The Brooklyn Academy of Music production is being made possible, in part, by a family with intimate knowledge of hate crimes and how their narratives are rewritten. “The Laramie Project is pretty close to my family’s heart,” says Steve Johnson, a Boston Internet entrepreneur. In 1988 his gay brother, Scott Johnson, who was attending graduate school in Australia, was found dead at the base of a cliff at a Sydney-area beach. For years authorities considered his death a suicide. But his family has long believed he was murdered by assailants who targeted gays, and there have been several murders in the region in which gay men were pushed or thrown off cliffs. The efforts of the Johnson family and an investigative journalist have led police to take a new look at the circumstances of Scott Johnson’s death.
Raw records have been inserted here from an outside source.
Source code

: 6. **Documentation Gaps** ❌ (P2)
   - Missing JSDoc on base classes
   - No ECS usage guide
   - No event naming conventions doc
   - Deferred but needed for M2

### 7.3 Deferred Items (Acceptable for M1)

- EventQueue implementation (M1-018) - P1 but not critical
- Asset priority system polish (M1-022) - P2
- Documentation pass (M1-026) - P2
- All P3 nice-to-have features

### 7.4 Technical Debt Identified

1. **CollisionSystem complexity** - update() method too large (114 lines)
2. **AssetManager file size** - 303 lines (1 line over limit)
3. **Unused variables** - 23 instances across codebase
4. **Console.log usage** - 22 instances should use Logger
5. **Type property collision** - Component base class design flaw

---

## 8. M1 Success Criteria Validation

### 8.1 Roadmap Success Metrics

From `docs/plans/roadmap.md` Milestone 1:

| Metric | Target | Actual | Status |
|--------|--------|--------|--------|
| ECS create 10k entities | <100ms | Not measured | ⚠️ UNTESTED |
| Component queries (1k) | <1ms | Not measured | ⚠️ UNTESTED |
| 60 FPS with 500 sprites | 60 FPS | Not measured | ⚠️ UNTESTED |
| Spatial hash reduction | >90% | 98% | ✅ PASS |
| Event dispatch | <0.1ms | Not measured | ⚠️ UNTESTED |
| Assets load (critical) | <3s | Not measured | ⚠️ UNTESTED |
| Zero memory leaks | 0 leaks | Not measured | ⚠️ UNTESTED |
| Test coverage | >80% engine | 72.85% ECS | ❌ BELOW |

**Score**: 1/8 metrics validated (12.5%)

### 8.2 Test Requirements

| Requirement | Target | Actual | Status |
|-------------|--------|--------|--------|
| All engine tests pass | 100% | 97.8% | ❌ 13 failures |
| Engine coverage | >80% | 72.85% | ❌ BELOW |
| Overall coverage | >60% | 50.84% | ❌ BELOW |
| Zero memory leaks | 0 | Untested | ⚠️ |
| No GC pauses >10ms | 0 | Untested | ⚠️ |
“My brother’s case is what brought Moisés and I together,” says Steve Johnson, who was invited to dinner with Kaufman by a mutual friend last year. As a result of that coming together, the Johnson family has donated $100,000 toward the production of The Laramie Project Cycle.
“We feel like it’s the beginning of a long relationship with Tectonic,” Johnson says. “Tectonic is proving theater can be an extremely powerful medium. You have a captive audience who has to pay attention.” And in the cycle, Tectonic has an ideal vehicle to make people think about hate crimes, he says.
Johnson has been spending some time in Australia lately in connection with the filming of a television documentary about his brother’s case, but he plans to be in Brooklyn this weekend to see the marathon staging of both plays. This will the first time he’s seen either onstage, although he’s read the script and seen the 2002 HBO film of the first one. “I’m really excited about seeing the marathon,” he says.
After the Brooklyn production, Tectonic hopes to take the cycle on tour, but nothing is definite yet. What is certain, though, is that its work, especially The Laramie Project, has found a receptive audience around the nation — a testament, Fondakowski says, to the continuing resonance of Matthew Shepard’s death and the activism of his parents, Judy and Dennis, who set up the Matthew Shepard Foundation to fight anti-LGBT bigotry.
Fondakowski and Kaufman both observe that there has been progress against that bigotry in the years since Shepard’s death, but much work remains to be done. “I never thought in my lifetime that gay people would be getting married,” Fondakowski says. “It’s encouraging to me, but there’s also a backlash. ... Violence against gays is not going down.”